:: Document excerpt ::
────────────────────
Market Theory Becomes Market Fact.

Bradylama

So Old I'm Losing Radiation Signs
The failure of the 35 hour work week in some European countries has proven the "lump of labor" fallacy.

http://economist.com/displaystory.cfm?story_id=2921785

Europe wakes up to the folly of excessive labour-market regulation


IT WAS a moment of triumph for France's Socialist Party. Four years ago, the government of Lionel Jospin, taking advantage of a spurt of French economic growth, brought in their long-promised 35-hour week. The idea was to reward France's highly productive workers by awarding them shorter hours, but with the same high pay. The Socialist government also promised that, because the measure would share out the available work, it would create more jobs, cutting France's persistently high unemployment. Thus could the European social model be made consistent with a new economic dynamism.

Today the triumph is tarnished. The French economy, like other big euro-area economies, has performed badly in the past few years, and unemployment has remained high. French businessmen, hopeful at first that the 35-hour week might help push through other productivity-enhancing changes, now complain that it has added extra rigidities and raised costs. The 35-hour week's main sponsor, Martine Aubry, has lost credibility even within the Socialist Party. In his Bastille day message this week, President Jacques Chirac put the emphasis on getting the economy growing again, not on protecting the social model. His finance minister, Nicolas Sarkozy, makes few bones about wanting to move away from the 35-hour week (see article).

France's ministries of finance and labour provide English-language information on the economy and the 35-hour week. The OECD publishes excerpts from its Employment Outlook 2004.

Symbolically significant as it became in its own terms, the 35-hour week was also part of a wider European approach to sclerotic labour markets that can now be seen to have comprehensively failed. In many countries besides France, the cure for high unemployment has been sought in the encouragement of shorter working hours. Another common response to growing insecurity about jobs has been to increase job protection and make it harder to fire people. And a widespread reaction to growing global competition that has lowered pay at the bottom end of the market has been to entrench high minimum wages.
────────────────────
:: Record excerpts ::

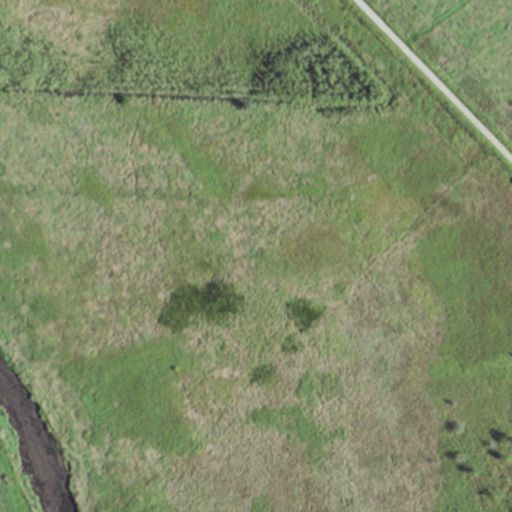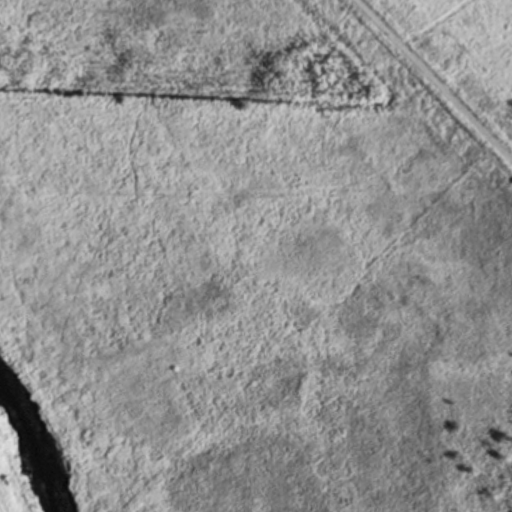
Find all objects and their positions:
road: (433, 80)
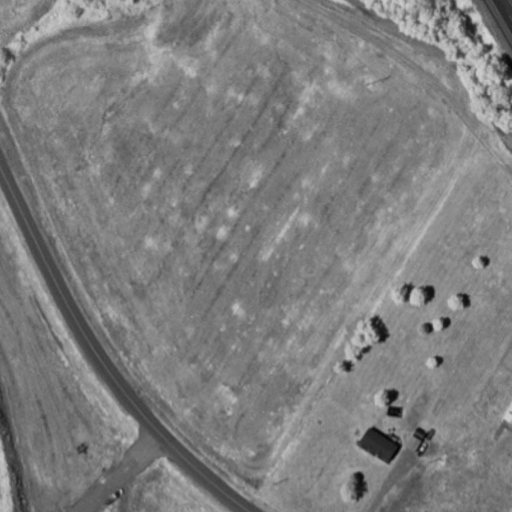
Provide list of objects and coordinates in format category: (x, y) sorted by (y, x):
road: (505, 10)
road: (98, 358)
building: (509, 415)
building: (509, 417)
building: (378, 445)
building: (379, 445)
building: (416, 445)
building: (430, 449)
road: (396, 473)
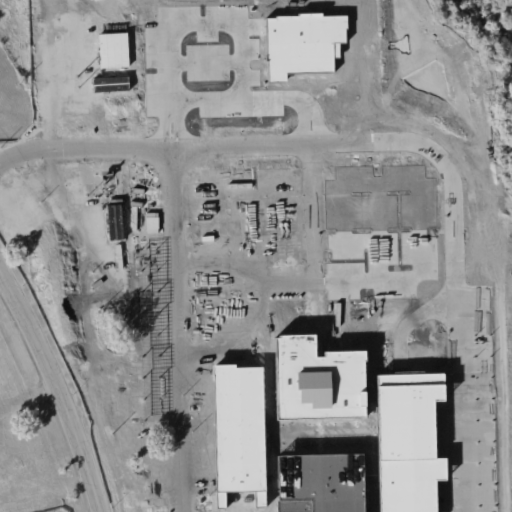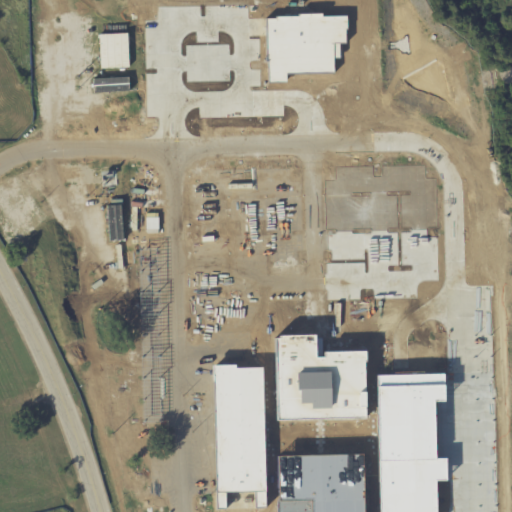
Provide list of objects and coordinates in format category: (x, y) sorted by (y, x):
building: (306, 47)
building: (116, 52)
road: (379, 144)
road: (174, 242)
airport: (256, 256)
building: (325, 387)
road: (55, 388)
building: (242, 433)
building: (415, 446)
building: (324, 486)
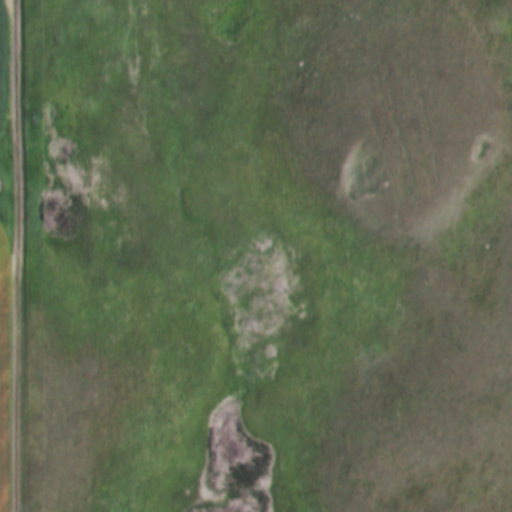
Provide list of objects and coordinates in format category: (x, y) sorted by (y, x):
road: (20, 256)
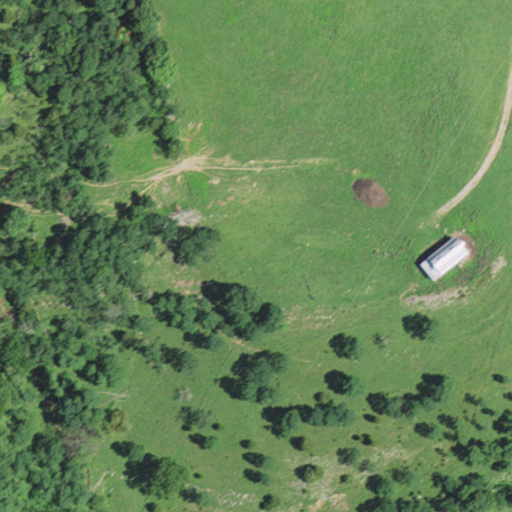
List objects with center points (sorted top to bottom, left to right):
road: (491, 157)
building: (438, 261)
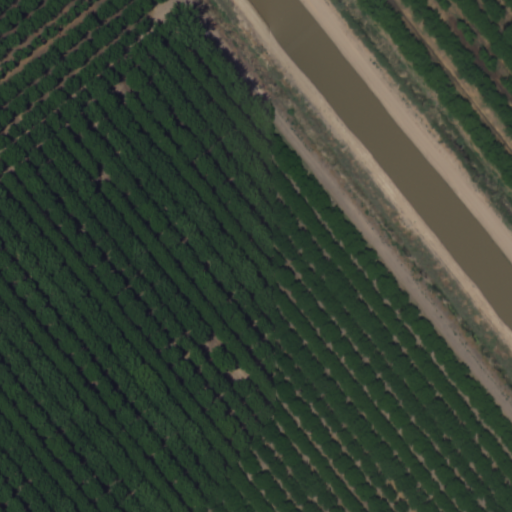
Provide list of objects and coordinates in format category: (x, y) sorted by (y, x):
road: (414, 121)
road: (373, 172)
road: (353, 197)
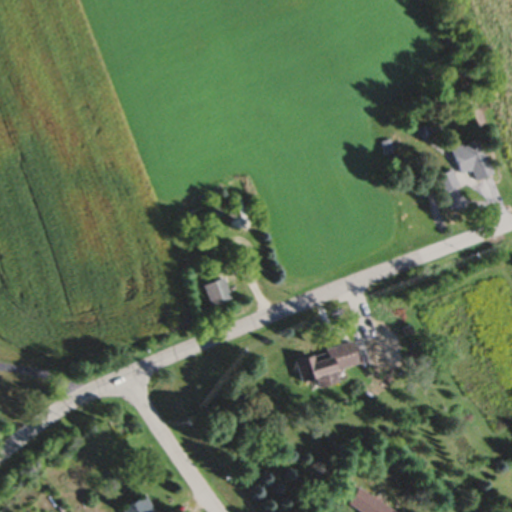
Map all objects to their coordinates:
building: (466, 164)
building: (444, 185)
building: (209, 294)
road: (248, 327)
building: (319, 367)
road: (44, 373)
road: (170, 445)
building: (360, 503)
building: (132, 507)
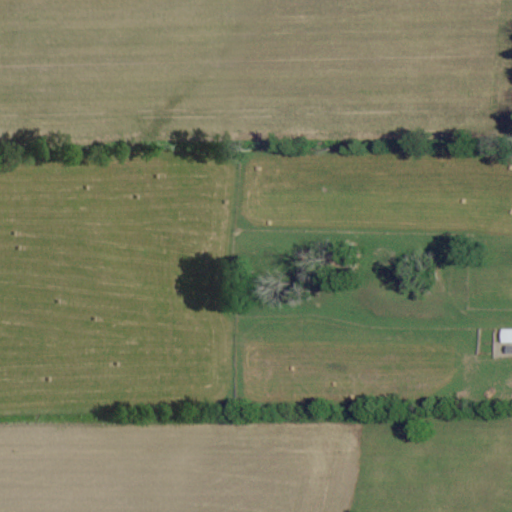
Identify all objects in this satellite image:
building: (505, 336)
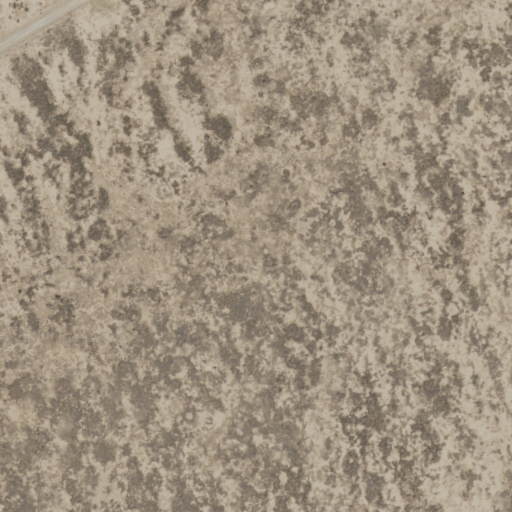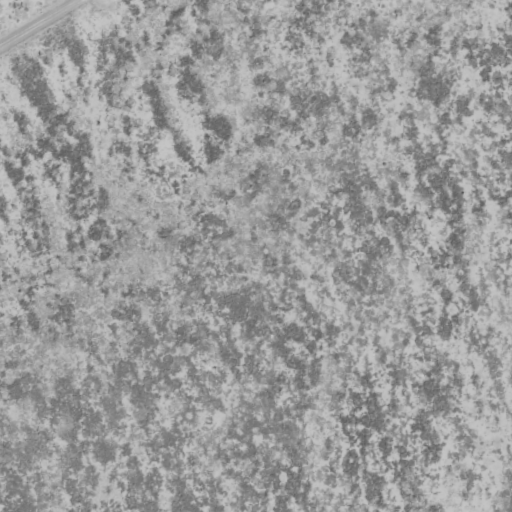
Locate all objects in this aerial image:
road: (42, 24)
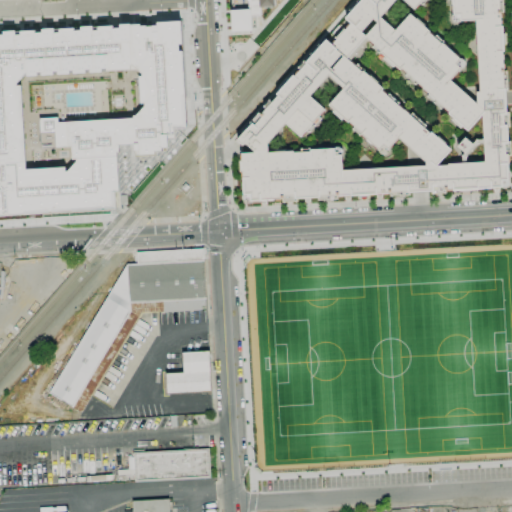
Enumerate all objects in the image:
────────────────────
:: What you will do ::
(1) In the text on the 35-hour week, who was named as the measure's main sponsor?
(2) Write out the text on the 35-hour week from "IT WAS a moment" up to and including "new economic dynamism.".

:: Response list ::
(1) Martine Aubry

(2)
IT WAS a moment of triumph for France's Socialist Party. Four years ago, the government of Lionel Jospin, taking advantage of a spurt of French economic growth, brought in their long-promised 35-hour week. The idea was to reward France's highly productive workers by awarding them shorter hours, but with the same high pay. The Socialist government also promised that, because the measure would share out the available work, it would create more jobs, cutting France's persistently high unemployment. Thus could the European social model be made consistent with a new economic dynamism.